Il primo antibiotico ad essere utilizzato fu la penicillina, scoperta casualmente da Fleming e commercializzato a partire dal 1942. La penicillina fa parte dei β-lattamici, una classe di antibiotici che impediscono la sintesi della parete cellulare dei batteri. Esiste però la β-lattamasi, presente nei plasmidi, che è in grado di degradare i β-lattamici. Esistono infine inibitori delle β-lattamasi, come l’acido clavulanico, che le bloccano.

Importanza dell'antibiogramma

L’antibiogramma è un test di laboratorio che permette di saggiare la sensibilità di un certo ceppo batterico a vari antibiotici. Questo processo dovrebbe essere utilizzato prima di assumere un antibiotico per evitare trattamenti inutili e la selezione di ceppi batterici resistenti.

Domande da interrogazione

  1. Qual è la differenza tra episoma e plasmide nel genoma batterico?
  2. L'episoma è una piccola molecola di DNA extracromosomico che può integrarsi nel genoma batterico, mentre i plasmidi, che contengono da 2 a 30 geni, non si integrano e possono conferire resistenza agli antibiotici, come i fattori R.

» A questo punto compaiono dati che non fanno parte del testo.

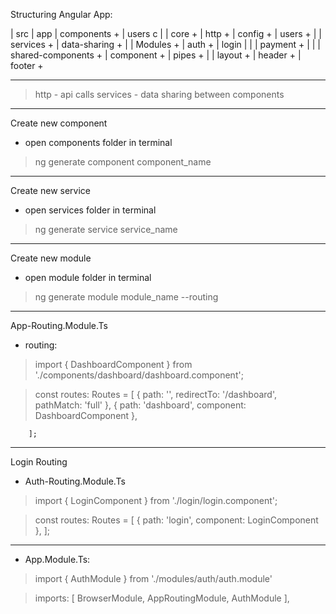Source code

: Structuring Angular App:

| src
    | app
        | components +
            | users c
            |
        | core +
            | http +
                | config + 
                | users +
                |
            | services +
                | data-sharing +
                |
        | Modules +
            | auth +
                | login
                |
                |
            | payment +
            |
            |
        | shared-components +
            | component + 
            | pipes +
            |
        | layout +
            | header +
            | footer +

--------------------------------------------------------------------------------------------

> http - api calls
> services - data sharing between components

--------------------------------------------------------------------------------------------

Create new component
- open components folder in terminal
> ng generate component component_name

--------------------------------------------------------------------------------------------

Create new service
- open services folder in terminal
> ng generate service service_name

--------------------------------------------------------------------------------------------

Create new module
- open module folder in terminal
> ng generate module module_name --routing

---------------------------------------------------------------------------------------------

App-Routing.Module.Ts

- routing:

>   import { DashboardComponent } from './components/dashboard/dashboard.component';


>   const routes: Routes = [
        { path: '',
            redirectTo: '/dashboard',
            pathMatch: 'full'
        },
        { path: 'dashboard', component: DashboardComponent },

        ];

-----------------------------------------------------------------------------------------------

Login Routing

-   Auth-Routing.Module.Ts

>   import { LoginComponent } from './login/login.component';

>   const routes: Routes = [
        { path: 'login', component: LoginComponent },
    ];
    
____________________________________________

-   App.Module.Ts:

>   import { AuthModule } from './modules/auth/auth.module'

>   imports: [
        BrowserModule,
        AppRoutingModule,
        AuthModule
    ],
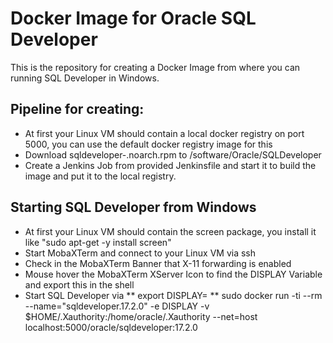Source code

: # Docker Image for Oracle SQL Developer

This is the repository for creating a Docker Image from where you can running SQL Developer in Windows.

## Pipeline for creating:
* At first your Linux VM should contain a local docker registry on port 5000, you can use the default docker registry image for this
* Download sqldeveloper-<Version>.noarch.rpm to /software/Oracle/SQLDeveloper
* Create a Jenkins Job from provided Jenkinsfile and start it to build the image and put it to the local registry.

## Starting SQL Developer from Windows
* At first your Linux VM should contain the screen package, you install it like "sudo apt-get -y install screen"
* Start MobaXTerm and connect to your Linux VM via ssh
* Check in the MobaXTerm Banner that X-11 forwarding is enabled
* Mouse hover the MobaXTerm XServer Icon to find the DISPLAY Variable and export this in the shell
* Start SQL Developer via
** export DISPLAY=<X Server address>
** sudo docker run -ti --rm --name="sqldeveloper.17.2.0" -e DISPLAY -v $HOME/.Xauthority:/home/oracle/.Xauthority --net=host localhost:5000/oracle/sqldeveloper:17.2.0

  3. Come avviene il trasferimento di geni di resistenza tra batteri?
  4. I geni di resistenza possono essere trasmessi tra batteri attraverso la coniugazione batterica, facilitata dai pili sessuali, o tramite la formazione di un ponte citoplasmatico tra due batteri.

  5. Perché è importante eseguire un antibiogramma prima di somministrare un antibiotico?
  6. L'antibiogramma è fondamentale per valutare la sensibilità di un ceppo batterico a vari antibiotici, evitando trattamenti inutili e la selezione di ceppi resistenti, come indicato nel testo.